The latest novel of Sarah Gilbert, Our Lady of Mile End, is a collection of seventeen interlinked stories that speak to the fabled and romantic neighbourhood of Mile End, Montreal, and Canada. The warm-hearted and well-meant book blends the overlapping inner lives of women, neighbours, strangers, the old generation, and the new, living in the ever-changing Mile End. Gilbert meticulously describes this patchwork of perspectives to expose the vivid heart of the area. A struggling artist cleans an art gallery to pay for her art supplies, an older woman schleps groceries through her neighbourhood, which has become increasingly unrecognizable, while a college professor faces her students’ sensitivities and trigger warnings. As the old generation collides with the world of 12-dollar smoothie bars and hot yoga studios, children are coming of age, shedding light on the absurdities of adulthood. Gilbert’s authorial voice perfectly suits the stories of the streets between Parc Avenue and St. Laurent. The stories are authentic to the area, as ones you might overhear from the regulars at Café Club Social who stretch their coffees through all hours of the afternoon. Subsequently, Sarah reveals the tensions between the community’s lust for spiritual and artistic freedom and the cold facts of gentrification in a neighbourhood that has the crosshairs of big real estate developers set on it.
It is more gentrified than in the 90s when Sarah first moved to the neighbourhood mythologized by indie musicians and notable graduates from the artist hot spot – Baron Byng High School, such as Mordechai Richler & Irving Layton. Corporate video game companies rent garment factories, and studio spaces occupied by painters, sculptors, and musicians have been converted into small rental spaces for young professionals. Incessant tourist lines now zig-zag down the hot sidewalks of summer, and selfie addicts pose with their $6 salted caramel ice cream. We can reminisce all day about how much things have changed since the 90s and 2000s, but this story isn’t about that. The story says that community is still possible; it says that this community, the Mile End, is resilient. The story doesn’t look to the past for answers; it looks to the beating heart of a community that hasn’t lost its verve, its warm awkward manners, and insatiable lust for individualism. It’s not a bitter story; it’s a hopeful one. It encourages readers to get to know their neighbours, smile at the faces in the street, and restore the unity and beauty that Mile Enders sought in vain.

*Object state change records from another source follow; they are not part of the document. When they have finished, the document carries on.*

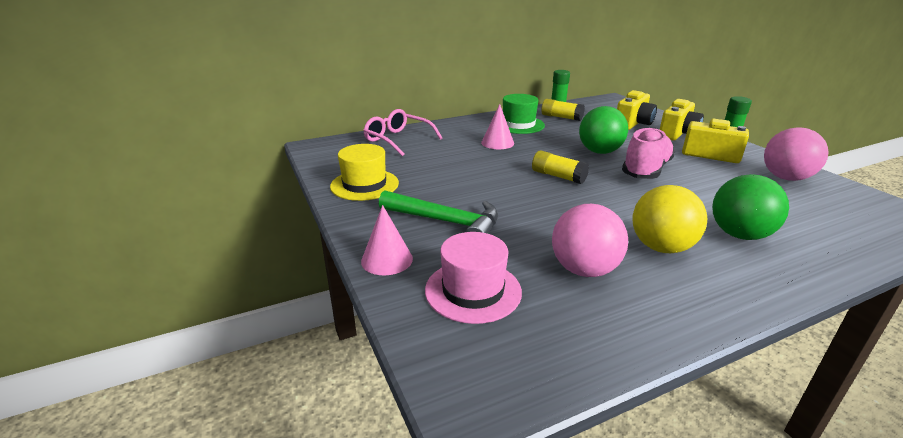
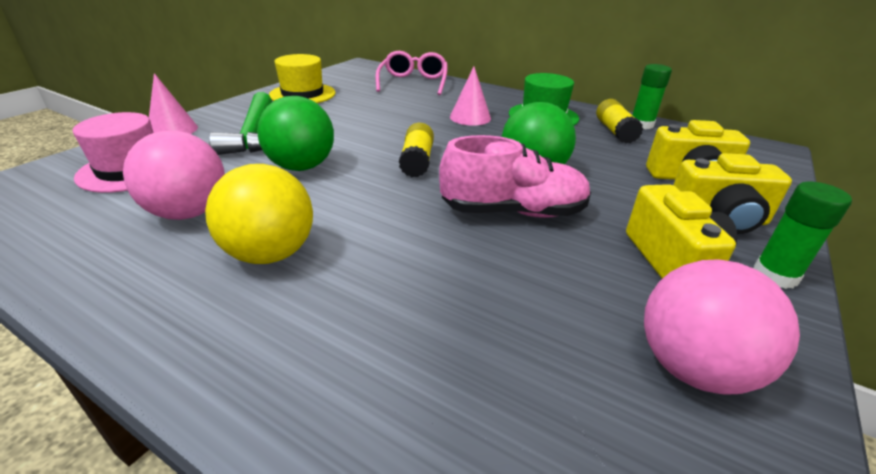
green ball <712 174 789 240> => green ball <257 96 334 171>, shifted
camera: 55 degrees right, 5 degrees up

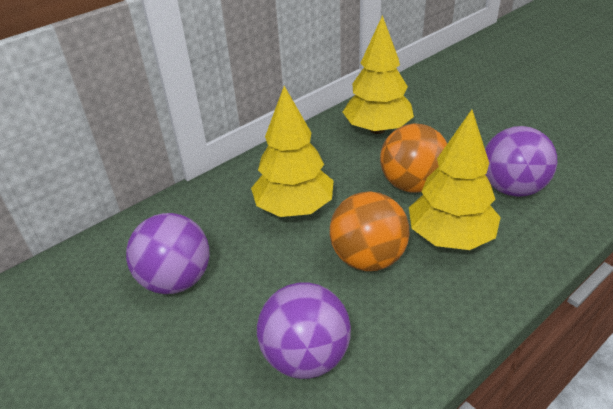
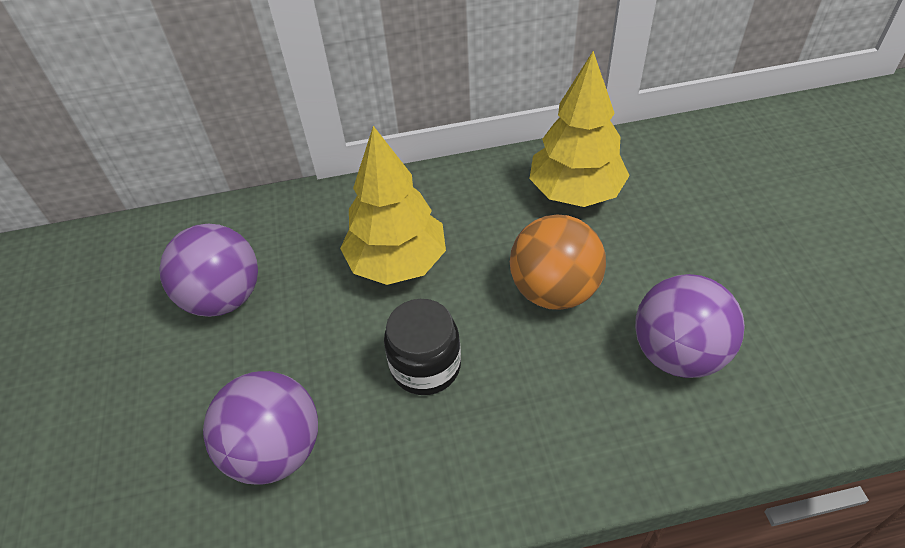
bright yellow tree <409 110 501 250> => nothing
orange ball <330 191 409 271> => jet-black preserve jar <384 299 461 395>
camera: 30 degrees right, 10 degrees up

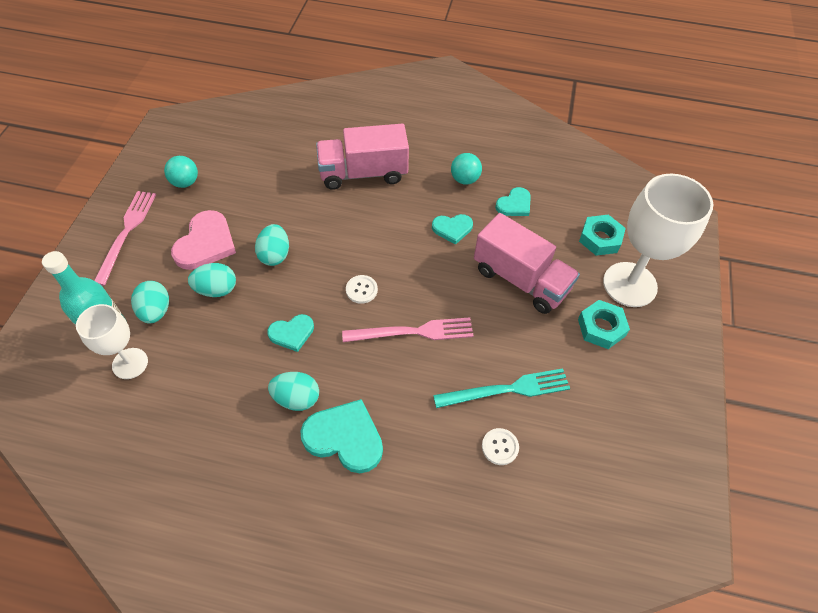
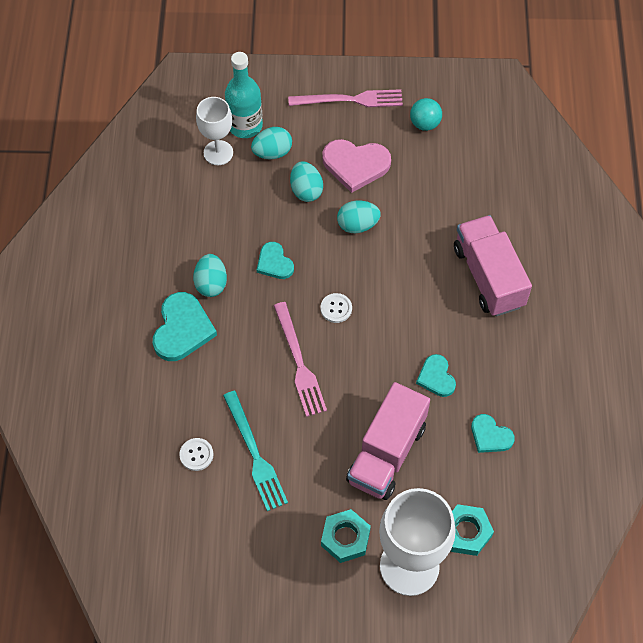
turquoise ball <451 153 482 184> => nothing
camera: 80 degrees right, 5 degrees up

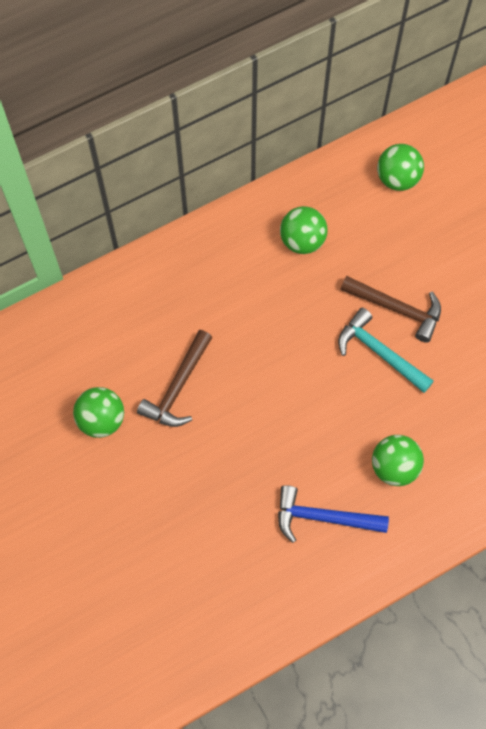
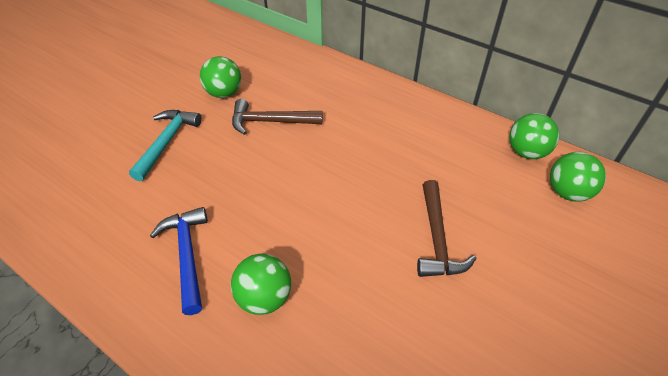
green ball <280 206 328 254> => green ball <509 113 560 159>, shifted
turquoise claw hammer <338 308 434 393> => turquoise claw hammer <129 110 202 181>, shifted
camera: 65 degrees right, 20 degrees down

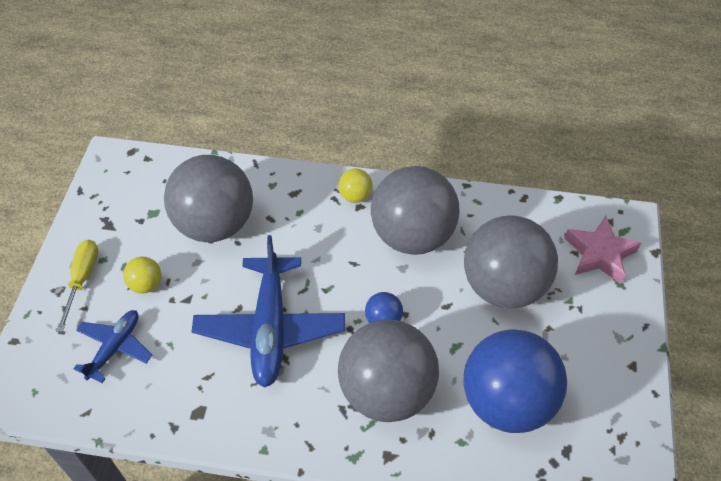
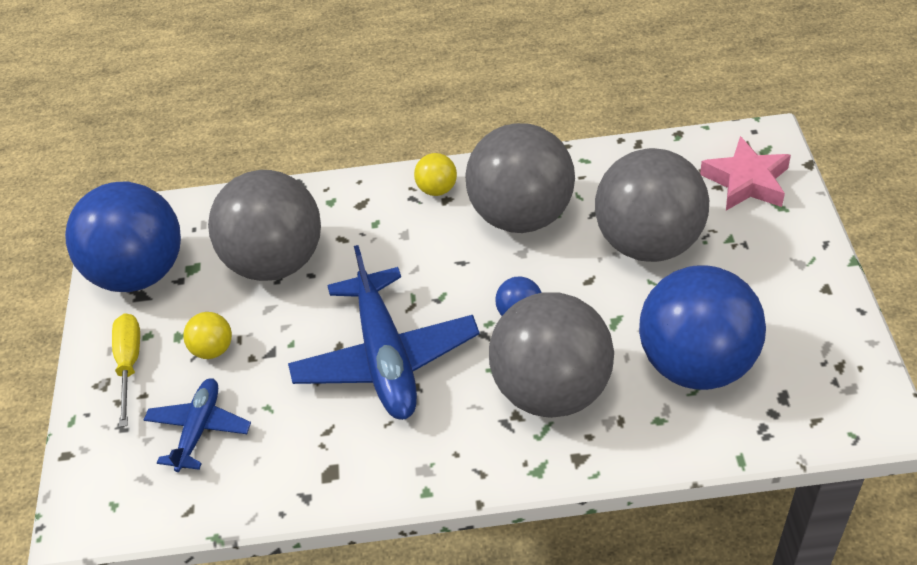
nothing => cobalt ball <65 182 181 292>
camera: 10 degrees left, 5 degrees down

Sarah Gilbert is informed by years of living in the area, having run a popular blog, Mile Endings, in which she memorialized the distinctive personalities and institutions that newer chic businesses have now swept away. She is also a faculty member at Dawson College, teaching literature, and her writing has been featured in various publications. Our Lady of Mile End was released in August 2023, courtesy of Anvil Press Publishing. Interested readers can locate the book at Drawn & Quarterly, De Stiil, Indigo, Paragraphe, and Renaud-Bray.